» **Exercise objective**:
Pull out every line of the listing below that contains the word "tabung", copying each one in full.

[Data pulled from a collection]
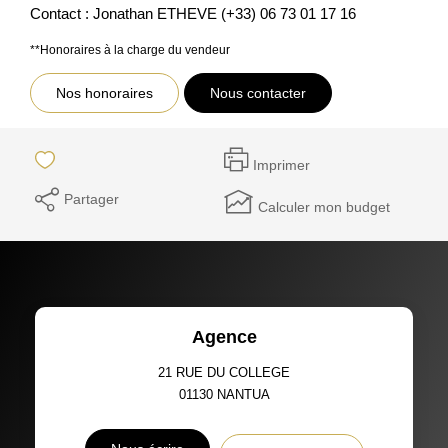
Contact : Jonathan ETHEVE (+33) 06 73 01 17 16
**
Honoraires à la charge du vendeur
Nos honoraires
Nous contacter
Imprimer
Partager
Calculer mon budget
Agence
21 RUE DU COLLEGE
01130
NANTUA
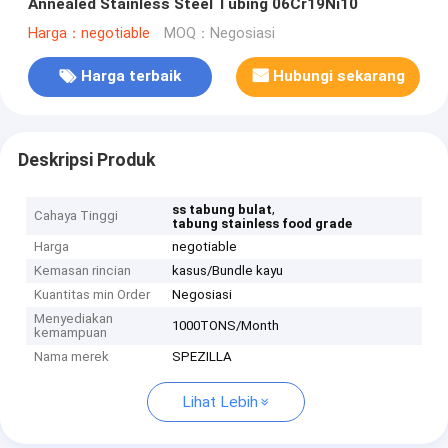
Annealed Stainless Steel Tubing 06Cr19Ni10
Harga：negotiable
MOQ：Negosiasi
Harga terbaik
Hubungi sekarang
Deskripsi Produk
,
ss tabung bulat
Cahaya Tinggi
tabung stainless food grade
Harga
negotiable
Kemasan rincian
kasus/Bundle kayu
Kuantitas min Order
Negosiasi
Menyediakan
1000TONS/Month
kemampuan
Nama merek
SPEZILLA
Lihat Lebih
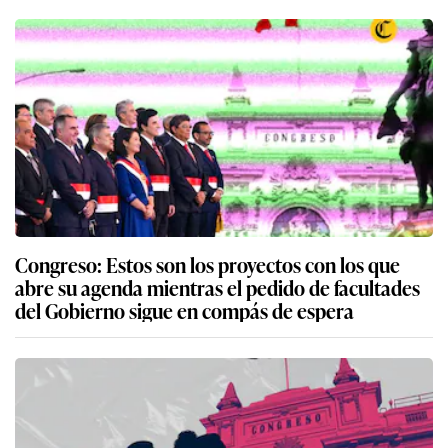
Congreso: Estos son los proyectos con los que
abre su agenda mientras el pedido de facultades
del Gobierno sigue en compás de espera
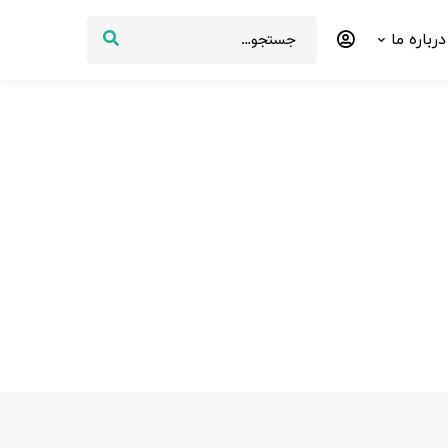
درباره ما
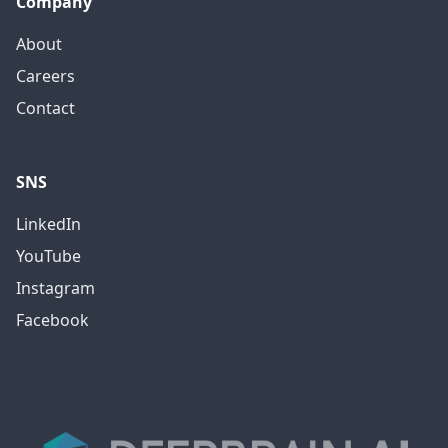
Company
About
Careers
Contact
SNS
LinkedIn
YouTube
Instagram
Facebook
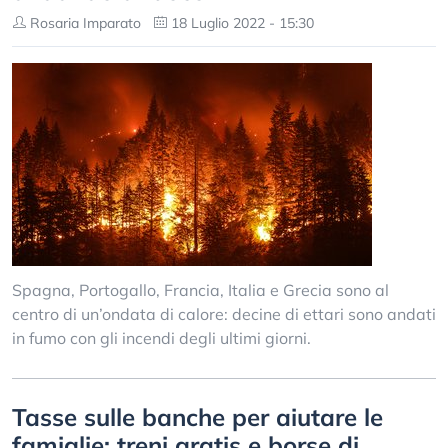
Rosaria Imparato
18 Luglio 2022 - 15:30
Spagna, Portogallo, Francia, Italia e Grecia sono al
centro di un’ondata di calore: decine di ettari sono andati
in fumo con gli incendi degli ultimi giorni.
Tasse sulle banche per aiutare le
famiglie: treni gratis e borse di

» **Task solution**:
ss tabung bulat
tabung stainless food grade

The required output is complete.